Background and aims: There have been increasing reports of drug-induced Fanconi syndrome (FS) caused by sodium valproate (VPA). The onset mechanism is unclear. However, it has been recently reported that VPA can cause hypocarnitinemia, suggesting its involvement in dysfunction of the proximal renal tubules. In order to achieve early diagnosis, this study was conducted to elucidate the risk factors for development of VPA-induced FS.
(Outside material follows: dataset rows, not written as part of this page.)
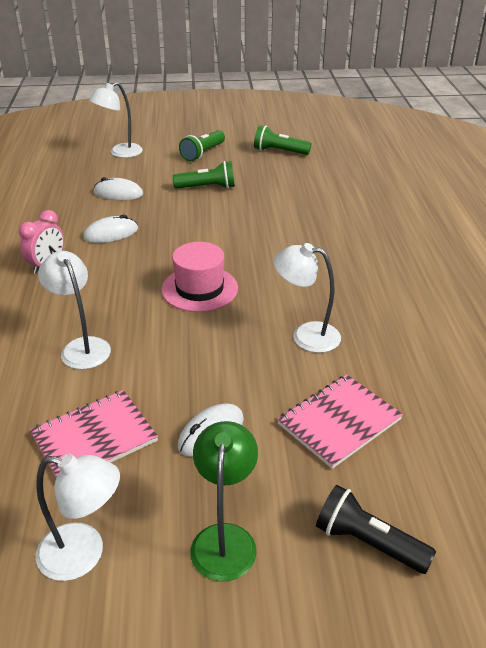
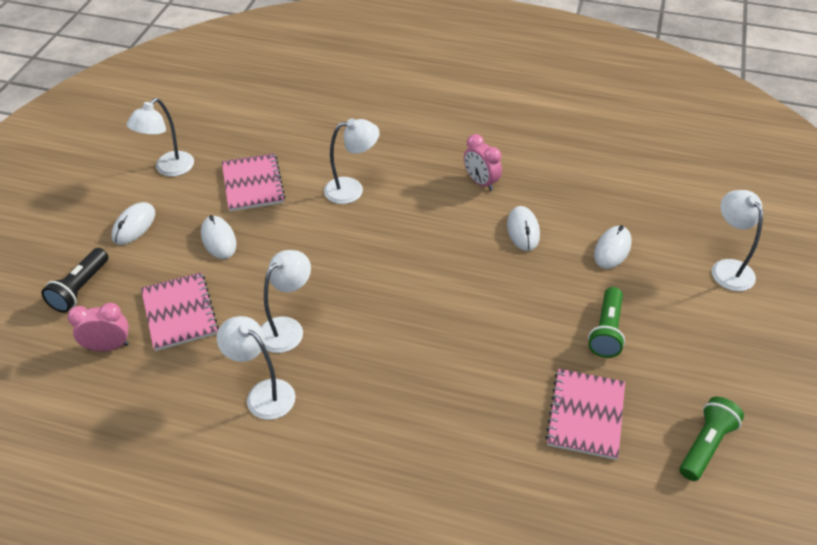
camera: 110 degrees right, 10 degrees up
pink hat [161,242,238,312] -> none
green flashlight [179,130,225,162] -> none
green lamp [191,421,258,582] -> white mouse [112,202,155,245]
black flashlight [316,485,436,574] -> black flashlight turned 150 degrees clockwise [41,248,108,313]
none -> pink clock [68,303,129,351]
none -> white lamp [217,316,296,420]
none -> pink notebook [545,369,625,460]

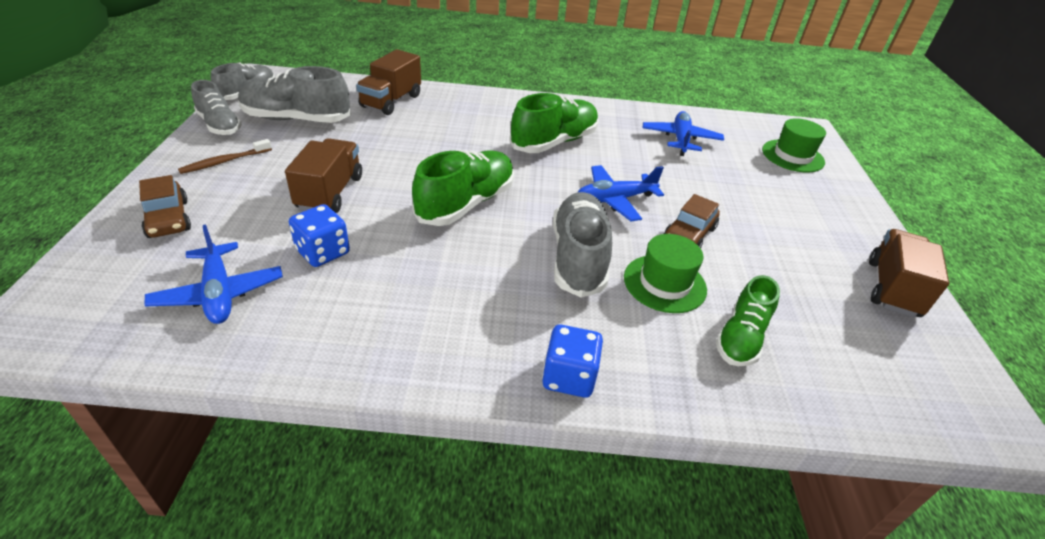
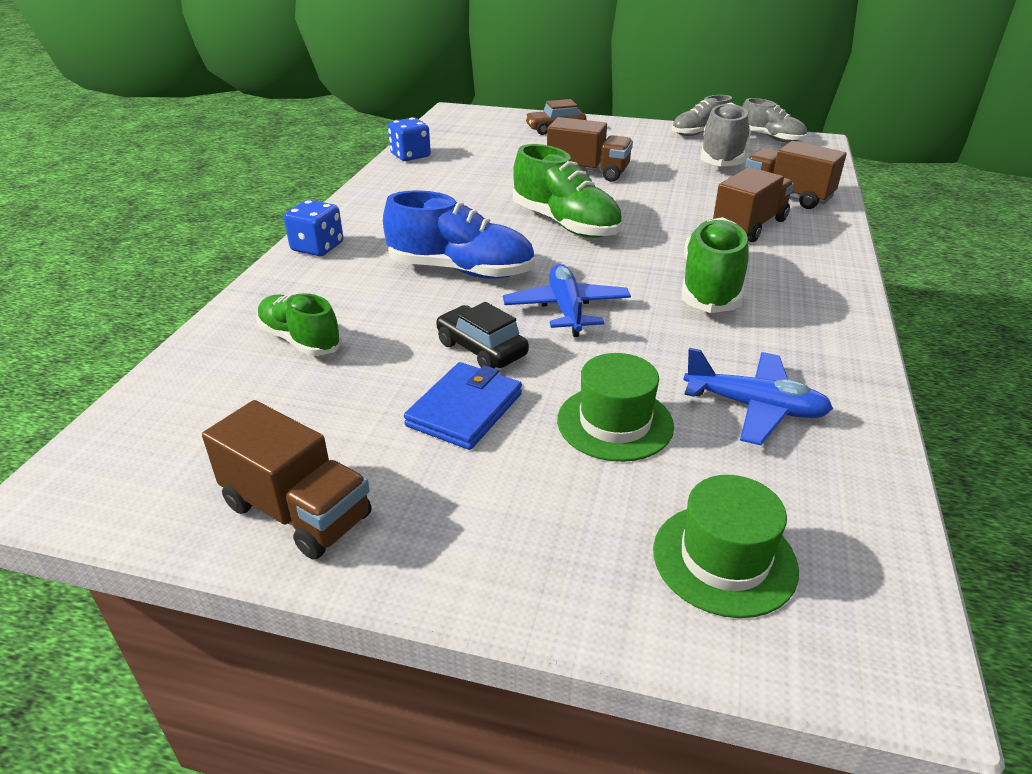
camera: 105 degrees right, 5 degrees down
blue plane [144,225,283,324] -> none
brown toothbrush [178,139,272,174] -> none
blue dice [289,204,350,267] -> blue dice moved to [388,117,431,161]
green shoe [509,93,598,153] -> green shoe turned 135 degrees counterclockwise [682,217,749,313]
grey shoe [553,192,612,298] -> blue shoe [383,190,535,279]
green hat [624,234,707,313] -> green hat moved to [557,353,674,462]
brown car [664,194,720,248] -> black car [436,302,529,368]
none -> blue wallet [404,362,522,450]
none -> brown truck [713,167,794,242]

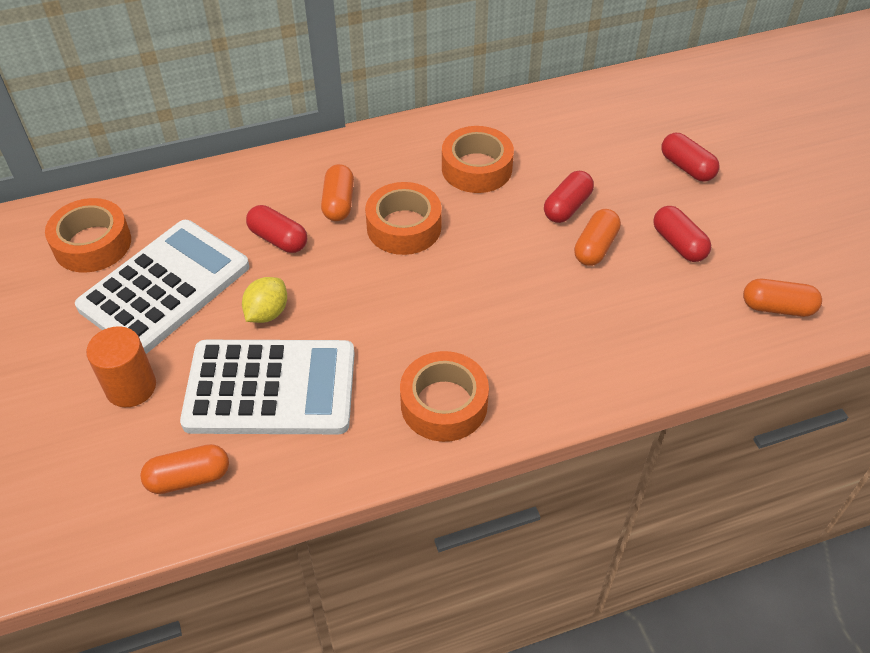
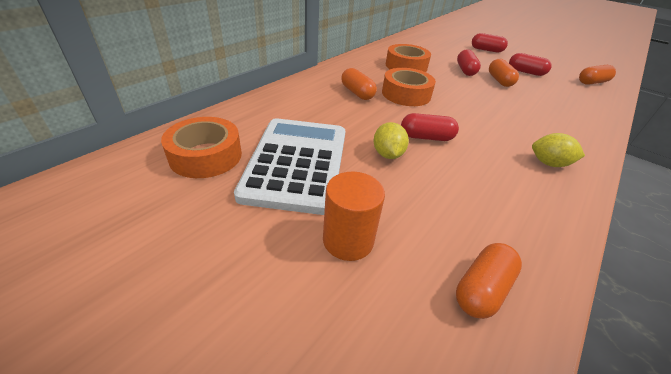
camera: 35 degrees left, 10 degrees down
white calculator [180,340,355,434] -> none
red capsule [246,205,307,253] -> red capsule moved to [401,113,459,141]
orange tape [400,351,489,442] -> yellow lemon [532,133,585,167]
Subjects and Methods: The subjects were 86 patients (4–48 years, 52 males) who were diagnosed with epilepsy and administered VPA. Patients with urine BMG/Cr levels above 210µg/gCr were treated as FS group (n=17), with all others treated as non-FS group (n=69), and the patient backgrounds and laboratory findings were compared between them.
Results: There was no difference in age, gender, duration of administration, blood VPA concentration or serum Cystatin-C levels. However, there were more patients who are bedridden, having enteral nutrition and much anticonvulsant in the FS group. Also, in examination values, we found depressed serum uric acid levels (FS vs. non-FS median value: 2.3 vs. 5.1mg/dl, p<0.0001), serum phosphorus levels (3.5 vs. 4.0mg/dl, p=0.028), serum creatinine levels (0.34 vs. 0.51mg/dl, p=0.00018) and serum free carnitine levels (29 vs. 44.6µmol/L, p=0.0012). A multivariate analysis found that free carnitine levels were significantly lower, and bedridden patients were significantly higher in the FS group.
Conclusions: In bedridden patients with reduced serum free carnitine concentration, the risk of developing to VPA-induced FS is significantly high. Therefore, blood free carnitine levels and urinary BMG/Cr levels should be monitored.